The ecclesiastical district of St Andrew's was formed in 1878 and the church plans drawn up by Mr. J. Houghton Spencer of Taunton were accepted the following year. In February 1880, the £2,332 tender of Mr. Henry James Spiller of Taunton was accepted for the church's construction.

The foundation stone was laid on 30 April 1880 by Master E. J. Smith, grandson of Rev. Smith, in the presence of the Bishop of Bath and Wells, Rev. Lord Arthur Hervey, and a large crowd. The parish schoolroom was used for services until the church was completed. St Andrew's was consecrated by the Bishop of Bath and Wells on 14 July 1881.

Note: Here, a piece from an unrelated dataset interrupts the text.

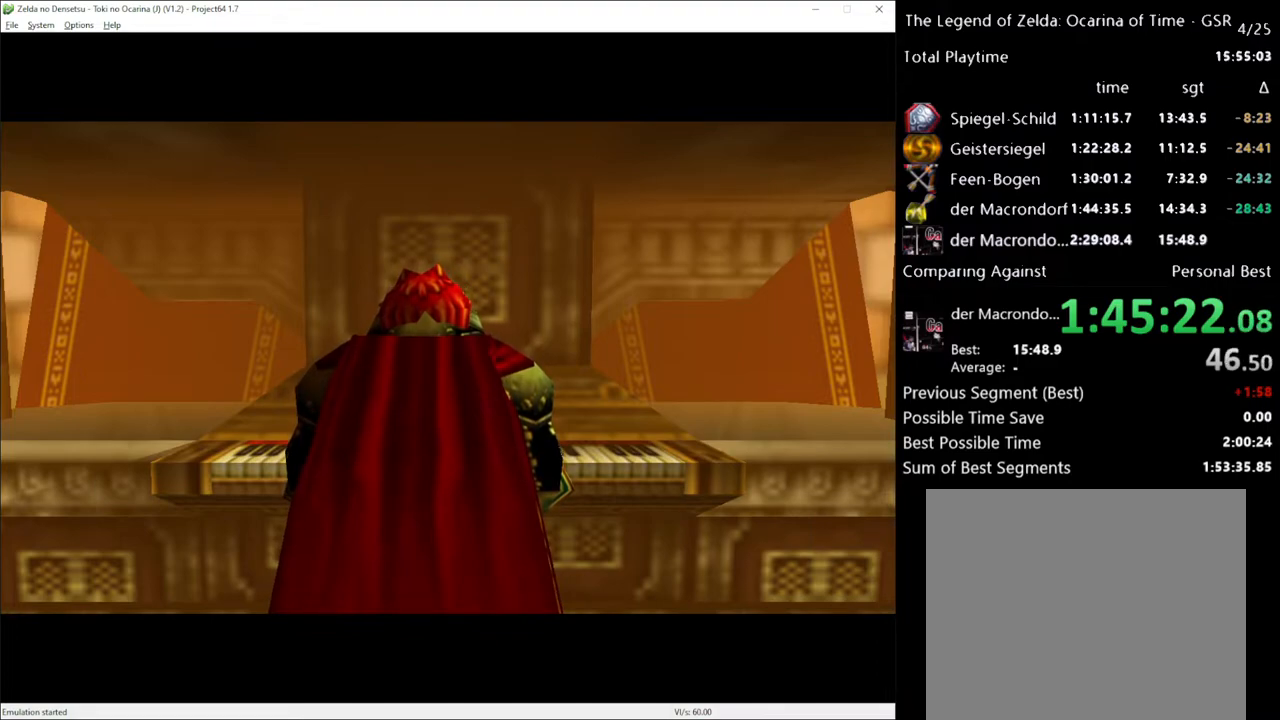
{"buttons": [], "left_stick": "center", "right_stick": "center", "events": []}
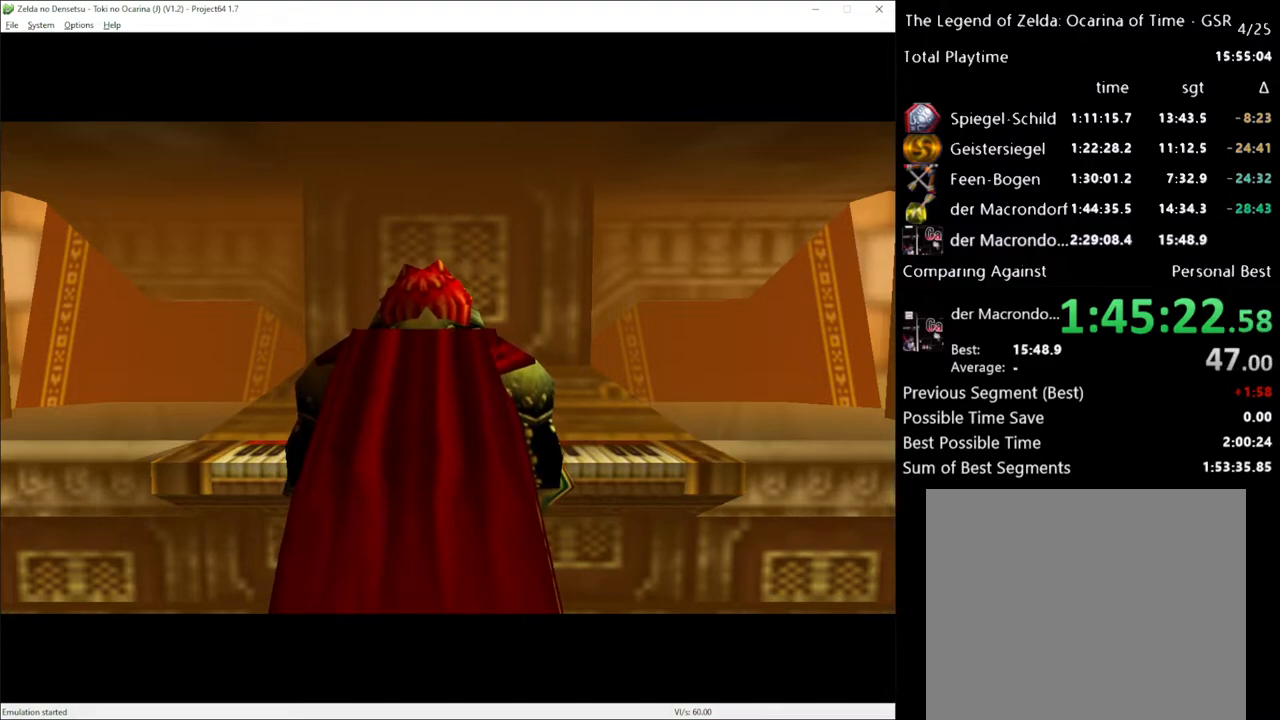
{"buttons": [], "left_stick": "center", "right_stick": "center", "events": []}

Owing to the continuing expansion of the parish, additional church accommodation was soon required. A vestry meeting in May 1891 considered enlarging St Andrew's against building an additional church, and opted for the former option. Plans were drawn up by Mr. E. W. Buckle of London and the £3,800 tender of Mr. Henry Spiller accepted in April 1892. The new work included the addition of a south aisle, western porch, morning chapel and choir vestry. The church reopened on 14 July 1893, with the new sections consecrated by Bishop Bromley, assistant of the Bishop of Bath and Wells, who was unable to attend due to ill health.

==Architecture==
St Andrew's is built of local West Leigh stone, with dressings of Doulting stone and tiled roofs, in the Early English Gothic style. The tower is surmounted by an octagonal, timber-framed spire, which is clad in pale green Westmorland slates and crowned with a copper weather vane. The tower contains one bell, manufactured by John Taylor & Co of Loughborough. The church as originally constructed was made up of a nave with clerestory, north and south aisles, chancel, vestry and south porch. The south aisle, western porch, morning chapel and choir vestry was added in 1892–93.

The interior is built with brick, manufactured in Bridgwater, while the bricks used in the piers of the arcades were made in Exeter and specially chosen for their strength. The chancel and passages were paved with tiles from Mintons and the reredos' tiles manufactured by Craven Dunnill & Co. Ltd of Jackfield. The windows of the chancel and clerestory were painted by Hardman & Co. of Birmingham. The pulpit and font were carved from Beer stone, with the font being the gift of Mr. Spiller. Today the church has a font of 1912 by Bridgeman and Son of Lichfield. The church was designed to accommodate 600 persons on chairs, but these were replaced in favour of open benches of pitch pine, which in turn reduced the accommodation capacity down to 500.

A number of gifts were received by the church when built in 1880–81, including the east window from Mr. John Marshall, the communion table from Mr. A Steevens, the lectern from Mr. G. Steevens, and two Glastonbury chairs, one each from Mr. G. W. Mitchell and Mr. E. Jeboult. The church's organ, built by J. W. Walker & Sons Ltd of London, was unveiled on 7 October 1883. The chancel arch's oak screen was added in 1919 as a World War I memorial. The north aisle contains the "Railway Window", designed by Clare Maryan Green in 2002 to commemorate the parish's links with the railway.

The church was designated a listed building in 2016. Historic England considered the church to be a "strong composition with a good quality interior, with dramatic spatial handling and attention to detail". They also noted the church was little altered since the extension of 1892–93, with many high quality fixtures and furnishings still in place.